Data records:
>> Begin

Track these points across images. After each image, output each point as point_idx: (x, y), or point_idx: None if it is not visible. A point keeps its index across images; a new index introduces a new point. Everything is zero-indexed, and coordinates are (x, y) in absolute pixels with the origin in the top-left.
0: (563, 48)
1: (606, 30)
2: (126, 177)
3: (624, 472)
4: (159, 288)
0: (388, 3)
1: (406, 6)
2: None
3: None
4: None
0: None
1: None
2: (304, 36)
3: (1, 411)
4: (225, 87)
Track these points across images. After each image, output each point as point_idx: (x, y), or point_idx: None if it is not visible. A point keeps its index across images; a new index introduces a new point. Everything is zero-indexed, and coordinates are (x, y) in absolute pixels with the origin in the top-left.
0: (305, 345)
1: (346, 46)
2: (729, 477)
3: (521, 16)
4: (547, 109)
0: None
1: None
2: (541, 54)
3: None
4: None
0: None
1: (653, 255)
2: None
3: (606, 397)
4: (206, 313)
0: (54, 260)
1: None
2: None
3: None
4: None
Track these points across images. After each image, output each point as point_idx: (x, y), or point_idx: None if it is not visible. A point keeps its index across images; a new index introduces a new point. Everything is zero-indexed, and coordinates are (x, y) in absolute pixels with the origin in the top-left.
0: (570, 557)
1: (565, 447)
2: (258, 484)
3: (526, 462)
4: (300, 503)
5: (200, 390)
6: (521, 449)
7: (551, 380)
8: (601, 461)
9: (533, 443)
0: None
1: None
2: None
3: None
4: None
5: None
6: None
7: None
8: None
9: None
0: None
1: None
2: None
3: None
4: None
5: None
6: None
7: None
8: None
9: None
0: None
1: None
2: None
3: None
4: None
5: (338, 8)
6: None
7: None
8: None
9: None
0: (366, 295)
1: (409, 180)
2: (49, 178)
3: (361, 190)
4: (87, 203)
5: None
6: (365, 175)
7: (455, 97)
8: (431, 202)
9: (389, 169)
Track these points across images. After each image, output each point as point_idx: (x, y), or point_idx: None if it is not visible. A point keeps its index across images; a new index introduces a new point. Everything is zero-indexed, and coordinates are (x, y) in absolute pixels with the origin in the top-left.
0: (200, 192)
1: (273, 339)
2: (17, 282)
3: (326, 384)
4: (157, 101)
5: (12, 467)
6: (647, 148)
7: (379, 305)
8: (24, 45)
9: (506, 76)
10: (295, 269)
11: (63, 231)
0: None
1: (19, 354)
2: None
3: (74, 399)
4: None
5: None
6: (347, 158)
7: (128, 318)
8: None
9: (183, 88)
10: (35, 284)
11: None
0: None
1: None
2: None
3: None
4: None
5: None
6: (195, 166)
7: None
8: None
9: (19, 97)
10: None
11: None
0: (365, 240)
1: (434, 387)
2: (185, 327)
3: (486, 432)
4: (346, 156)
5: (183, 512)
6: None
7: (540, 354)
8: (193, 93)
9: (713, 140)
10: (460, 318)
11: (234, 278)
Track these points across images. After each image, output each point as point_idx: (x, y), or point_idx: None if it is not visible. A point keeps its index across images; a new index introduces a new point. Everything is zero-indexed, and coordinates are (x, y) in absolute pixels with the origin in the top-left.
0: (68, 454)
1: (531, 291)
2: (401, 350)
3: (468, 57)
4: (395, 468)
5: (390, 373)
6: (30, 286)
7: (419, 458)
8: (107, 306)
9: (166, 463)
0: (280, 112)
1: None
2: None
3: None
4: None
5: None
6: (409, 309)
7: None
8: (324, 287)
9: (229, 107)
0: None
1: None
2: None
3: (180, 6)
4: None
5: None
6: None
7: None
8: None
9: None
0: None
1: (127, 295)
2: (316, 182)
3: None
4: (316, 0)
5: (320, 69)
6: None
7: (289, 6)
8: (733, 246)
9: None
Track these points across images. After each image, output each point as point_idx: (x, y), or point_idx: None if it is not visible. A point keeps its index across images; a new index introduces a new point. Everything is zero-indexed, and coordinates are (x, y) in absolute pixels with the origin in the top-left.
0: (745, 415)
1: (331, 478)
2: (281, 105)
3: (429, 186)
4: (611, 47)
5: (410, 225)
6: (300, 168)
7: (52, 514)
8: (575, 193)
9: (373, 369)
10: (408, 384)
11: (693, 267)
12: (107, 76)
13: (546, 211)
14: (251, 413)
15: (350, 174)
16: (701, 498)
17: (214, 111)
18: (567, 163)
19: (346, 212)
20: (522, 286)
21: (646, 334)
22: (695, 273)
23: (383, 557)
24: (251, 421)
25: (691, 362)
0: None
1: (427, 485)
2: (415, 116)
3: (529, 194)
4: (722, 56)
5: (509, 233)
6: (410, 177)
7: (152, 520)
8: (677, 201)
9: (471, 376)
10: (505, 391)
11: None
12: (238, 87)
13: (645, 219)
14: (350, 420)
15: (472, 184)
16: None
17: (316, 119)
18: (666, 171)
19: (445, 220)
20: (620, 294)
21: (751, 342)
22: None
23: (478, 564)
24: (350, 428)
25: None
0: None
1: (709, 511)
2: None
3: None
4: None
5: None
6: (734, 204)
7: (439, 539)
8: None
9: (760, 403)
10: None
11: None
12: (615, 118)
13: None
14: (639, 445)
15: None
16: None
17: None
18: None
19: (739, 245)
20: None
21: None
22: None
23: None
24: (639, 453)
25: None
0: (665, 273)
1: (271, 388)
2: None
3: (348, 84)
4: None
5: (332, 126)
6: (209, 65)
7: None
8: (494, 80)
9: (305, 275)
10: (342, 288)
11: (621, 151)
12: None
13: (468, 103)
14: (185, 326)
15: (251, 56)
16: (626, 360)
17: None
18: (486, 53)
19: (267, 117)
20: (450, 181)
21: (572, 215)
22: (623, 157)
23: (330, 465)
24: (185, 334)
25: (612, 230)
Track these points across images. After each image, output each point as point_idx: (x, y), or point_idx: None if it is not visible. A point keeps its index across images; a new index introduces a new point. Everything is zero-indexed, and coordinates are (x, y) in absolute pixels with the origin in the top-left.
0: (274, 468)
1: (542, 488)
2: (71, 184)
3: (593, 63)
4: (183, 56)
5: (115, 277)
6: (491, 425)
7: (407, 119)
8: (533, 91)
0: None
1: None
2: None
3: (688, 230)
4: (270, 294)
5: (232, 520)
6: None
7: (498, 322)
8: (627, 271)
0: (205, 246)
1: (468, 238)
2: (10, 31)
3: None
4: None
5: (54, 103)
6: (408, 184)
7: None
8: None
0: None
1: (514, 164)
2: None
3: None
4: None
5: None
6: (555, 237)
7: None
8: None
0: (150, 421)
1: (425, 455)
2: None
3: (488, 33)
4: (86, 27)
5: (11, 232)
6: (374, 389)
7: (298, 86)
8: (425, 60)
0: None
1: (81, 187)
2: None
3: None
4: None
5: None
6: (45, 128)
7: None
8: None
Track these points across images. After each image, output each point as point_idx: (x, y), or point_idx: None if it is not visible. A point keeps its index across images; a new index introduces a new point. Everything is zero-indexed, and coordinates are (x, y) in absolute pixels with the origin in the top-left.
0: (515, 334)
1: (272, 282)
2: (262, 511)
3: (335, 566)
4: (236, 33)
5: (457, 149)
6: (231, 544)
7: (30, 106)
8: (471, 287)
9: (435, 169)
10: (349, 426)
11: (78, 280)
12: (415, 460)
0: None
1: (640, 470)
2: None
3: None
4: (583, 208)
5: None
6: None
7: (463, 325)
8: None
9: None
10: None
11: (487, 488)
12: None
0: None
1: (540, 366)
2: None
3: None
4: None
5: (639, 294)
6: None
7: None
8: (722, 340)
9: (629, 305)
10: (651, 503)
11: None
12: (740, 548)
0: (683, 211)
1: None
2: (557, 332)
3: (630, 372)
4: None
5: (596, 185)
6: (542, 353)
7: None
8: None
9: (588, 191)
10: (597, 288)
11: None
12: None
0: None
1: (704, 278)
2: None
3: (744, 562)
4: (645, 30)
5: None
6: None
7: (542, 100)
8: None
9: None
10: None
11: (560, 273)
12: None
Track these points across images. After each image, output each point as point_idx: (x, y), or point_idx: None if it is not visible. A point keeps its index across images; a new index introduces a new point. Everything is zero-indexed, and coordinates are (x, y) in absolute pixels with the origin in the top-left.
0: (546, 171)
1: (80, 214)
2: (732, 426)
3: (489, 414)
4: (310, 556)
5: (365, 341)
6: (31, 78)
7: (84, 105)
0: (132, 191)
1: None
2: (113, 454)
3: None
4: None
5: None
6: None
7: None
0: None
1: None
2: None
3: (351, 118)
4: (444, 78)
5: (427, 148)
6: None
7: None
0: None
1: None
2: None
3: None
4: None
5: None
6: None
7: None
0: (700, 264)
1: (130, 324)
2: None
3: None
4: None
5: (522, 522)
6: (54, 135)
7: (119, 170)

>> End

### Directions for this task:
Render the lines from the start of the records through the line with "1: (406, 6)" as a JSON list of strings, one string per line, with blank lines omitted.

### Finished task:
[
  "Track these points across images. After each image, output each point as point_idx: (x, y), or point_idx: None if it is not visible. A point keeps its index across images; a new index introduces a new point. Everything is zero-indexed, and coordinates are (x, y) in absolute pixels with the origin in the top-left.",
  "0: (563, 48)",
  "1: (606, 30)",
  "2: (126, 177)",
  "3: (624, 472)",
  "4: (159, 288)",
  "0: (388, 3)",
  "1: (406, 6)"
]